I always used to believe that if I kept your eyes open when I sneezed, my eyeballs would be propelled out of my head with the 100 mph force of the sneeze and be lost forever. I, in fact, really had nothing to worry about as, firstly, shutting your eyes when you sneeze is a reflex action. This means that your brain is hardwired to do it without you even having to think about it - the same way that you will remove your hand from a hot stove as soon as you touch it. The brain can bypasses the conscious parts of our mind and tell the muscles what to do immediately if we need to act quickly.

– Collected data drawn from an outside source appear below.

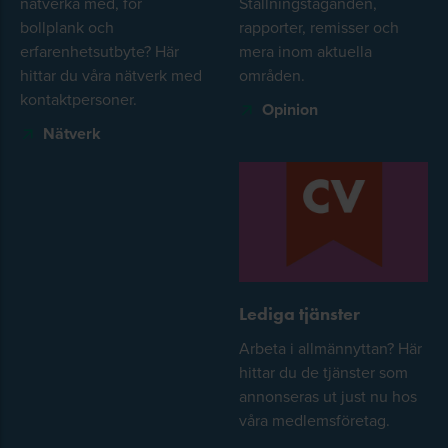
nätverka med, för
Ställningstaganden,
bollplank och
rapporter, remisser och
erfarenhetsutbyte? Här
mera inom aktuella
hittar du våra nätverk med
områden.
kontaktpersoner.
Opinion
Nätverk
Lediga tjänster
Arbeta i allmännyttan? Här
hittar du de tjänster som
annonseras ut just nu hos
våra medlemsföretag.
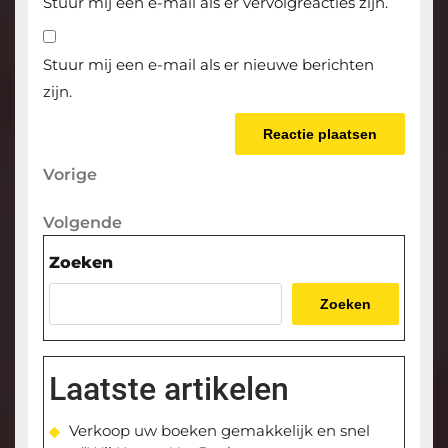
Stuur mij een e-mail als er vervolgreacties zijn.
Stuur mij een e-mail als er nieuwe berichten
zijn.
Berichtnavigatie
Vorige
Vorige
bericht
Volgende
Volgende
bericht
Zoeken
Zoeken
Laatste artikelen
Verkoop uw boeken gemakkelijk en snel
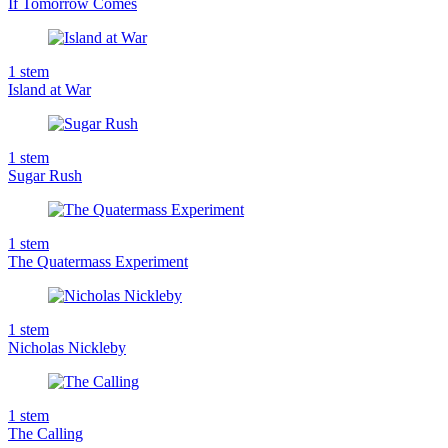
If Tomorrow Comes
1
stem
Island at War
1
stem
Sugar Rush
1
stem
The Quatermass Experiment
1
stem
Nicholas Nickleby
1
stem
The Calling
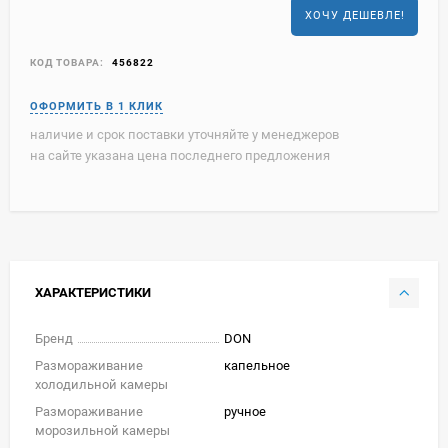
ХОЧУ ДЕШЕВЛЕ!
КОД ТОВАРА:
456822
наличие и срок поставки уточняйте у менеджеров
на сайте указана цена последнего предложения
ХАРАКТЕРИСТИКИ
Бренд
DON
Размораживание
капельное
холодильной камеры
Размораживание
ручное
морозильной камеры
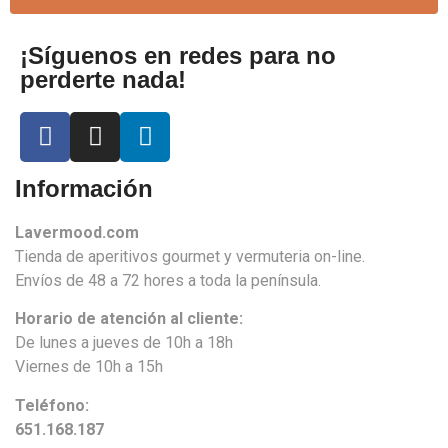
¡Síguenos en redes para no
perderte nada!
Información
Lavermood.com
Tienda de aperitivos gourmet y vermuteria on-line.
Envíos de 48 a 72 hores a toda la península.
Horario de atención al cliente:
De lunes a jueves de 10h a 18h
Viernes de 10h a 15h
Teléfono:
651.168.187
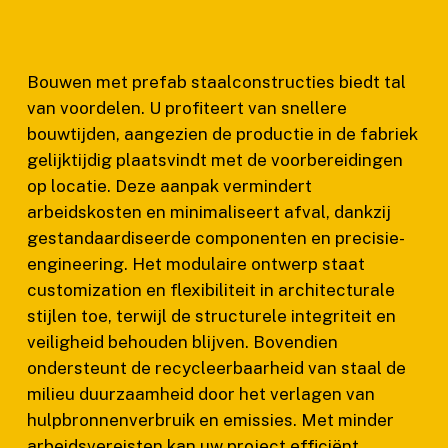
Bouwen met prefab staalconstructies biedt tal
van voordelen. U profiteert van snellere
bouwtijden, aangezien de productie in de fabriek
gelijktijdig plaatsvindt met de voorbereidingen
op locatie. Deze aanpak vermindert
arbeidskosten en minimaliseert afval, dankzij
gestandaardiseerde componenten en precisie-
engineering. Het modulaire ontwerp staat
customization en flexibiliteit in architecturale
stijlen toe, terwijl de structurele integriteit en
veiligheid behouden blijven. Bovendien
ondersteunt de recycleerbaarheid van staal de
milieu duurzaamheid door het verlagen van
hulpbronnenverbruik en emissies. Met minder
arbeidsvereisten kan uw project efficiënt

But some people don't possess the reflex that makes you shut your eyes when sneezing and can sneeze with their eyes open. And they still have eyeballs, so is there really any reason for this reflex if it doesn't keep our eyes in our heads? The answer to that is probably not. So even if I could manage to hold my eyes open when I sneeze, they would stay put.

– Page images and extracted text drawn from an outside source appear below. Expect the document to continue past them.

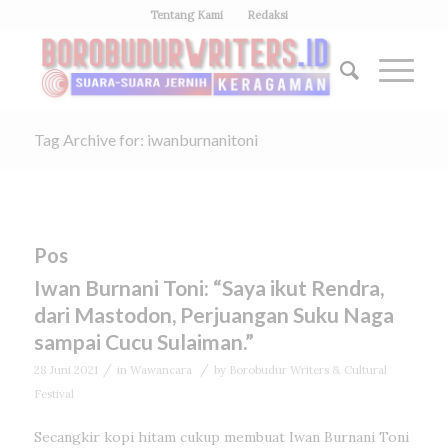
Tentang Kami
Redaksi
Tag Archive for: iwanburnanitoni
Pos
Iwan Burnani Toni: “Saya ikut Rendra,
dari Mastodon, Perjuangan Suku Naga
sampai Cucu Sulaiman.”
/
/
28 Juni 2021
in
Wawancara
by
Borobudur Writers & Cultural
Festival
Secangkir kopi hitam cukup membuat Iwan Burnani Toni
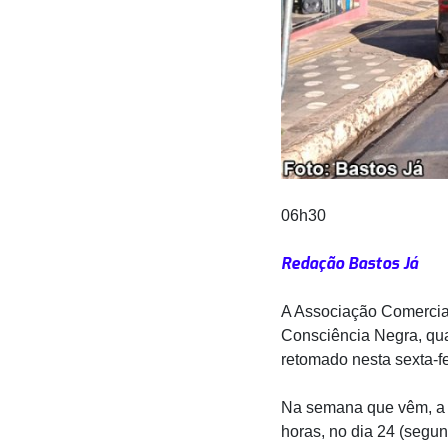
06h30
Redação Bastos Já
A Associação Comercial 
Consciência Negra, qua
retomado nesta sexta-fe
Na semana que vêm, a ú
horas, no dia 24 (segu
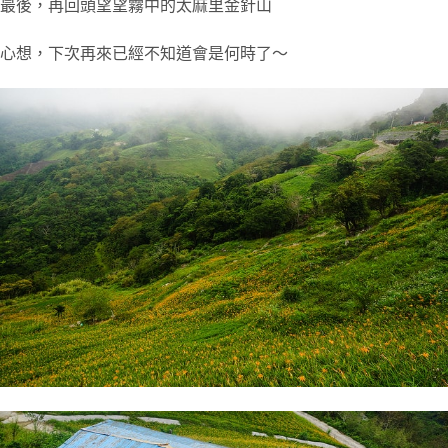
最後，再回頭望望霧中的太麻里金針山
心想，下次再來已經不知道會是何時了～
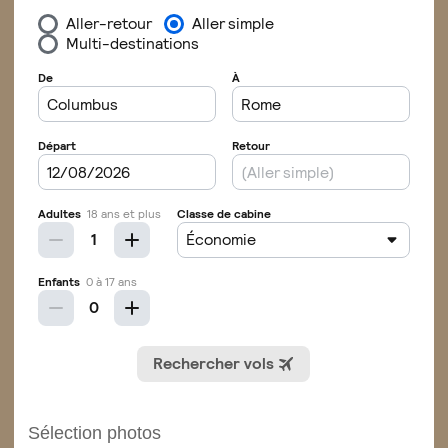
Sélection photos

The eyes are particularly well attached to your head via muscles and the optic nerve (some strange people can make their eyes bulge out of their head which, although looking odd, doesn't lead to their eyeballs falling out onto the floor and serves to prove how well attached they really are). So the eyelid plays very little part in holding your eyes in when you sneeze.
So why do we still do it? The thing is, no one really nose (he he). Some people have said it is to stop nose gunk from flying into our eyes and giving us an infection. However, the eyes have really good defenses against germs so this probably isn't the case. Maybe it is because we tense lots of our face muscles before we sneeze and the eye muscles are tensed as a byproduct. Or it could have no reason. The eyes and nose nerves are intertwined and stimulation of one can lead to a response from the others. This 'cross-wiring' is what happens when some people sneeze when looking at bright lights.
Did you know: Apparently the first sign of the plague used to be sneezing, so people would say 'bless you' if they heard you sneeze (you were probably going to die so they were trying to be nice). Sneezing these days doesn't usually warn of something as horrid as the plague but we still say 'bless you' anyway to be polite.